The nearest named color in three reference sources, ranked by perceptual distance (ΔE76 in CIELAB). ΔE < 1 is imperceptible to most viewers; ΔE > 10 is clearly different. When two sources point to the same hex they’re merged into one tile; click any to open that color’s page.

Variations

Click any swatch to explore

Harmonies

Accessibility

Color-vision simulation

How this color appears to viewers with the four major color-vision-deficiency types. Computed via the Machado (2009) physiologically-based model. If a tile matches the original, the color reads the same to that viewer.

#b916c3
Original
#0060c7
Protanopia
#4672bf
Deuteranopia
#bd3f74
Tritanopia
#454545
Achromatopsia
WCAG contrast

The color used as foreground text against pure white and pure black, with the contrast ratio and WCAG 2.1 grade. Aim for AA (4.5:1) for body text and AA Large (3:1) for 18 pt+ headlines; AAA (7:1) is the gold standard for long-form reading surfaces.

The quick brown foxSample body text at normal size. The wcag minimum for body contrast is 4.5:1 (AA) or 7:1 (AAA).
AAon White
5.30:1
The quick brown foxSample body text at normal size. The wcag minimum for body contrast is 4.5:1 (AA) or 7:1 (AAA).
AA Largeon Black
3.97:1

Wide gamut

Display P3 representation

The CSS Color 4 wide-gamut form of this color.

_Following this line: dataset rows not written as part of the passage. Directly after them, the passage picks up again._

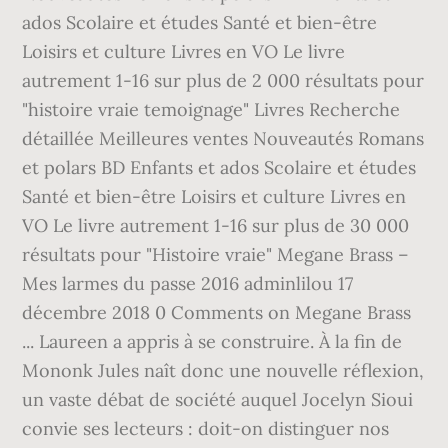
ados Scolaire et études Santé et bien-être
Loisirs et culture Livres en VO Le livre
autrement 1-16 sur plus de 2 000 résultats pour
"histoire vraie temoignage" Livres Recherche
détaillée Meilleures ventes Nouveautés Romans
et polars BD Enfants et ados Scolaire et études
Santé et bien-être Loisirs et culture Livres en
VO Le livre autrement 1-16 sur plus de 30 000
résultats pour "Histoire vraie" Megane Brass –
Mes larmes du passe 2016 adminlilou 17
décembre 2018 0 Comments on Megane Brass
... Laureen a appris à se construire. À la fin de
Mononk Jules naît donc une nouvelle réflexion,
un vaste débat de société auquel Jocelyn Sioui
convie ses lecteurs : doit-on distinguer nos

Both swatches render the same color on every display — the P3 form only diverges from sRGB when a designer pushes channels outside sRGB's reach.

sRGB hex
sRGB hex
##B916C3
Display P3
Display P3
color(display-p3 0.6655 0.1675 0.7391)
P3 has visible headroomOKLCH chroma 0.253

This color is chromatic enough that authoring it as P3 native (instead of clamping to sRGB) gives a perceptibly more saturated render on wide-gamut displays — modern Macs, iPhones, iPads, and most recent OLED laptops.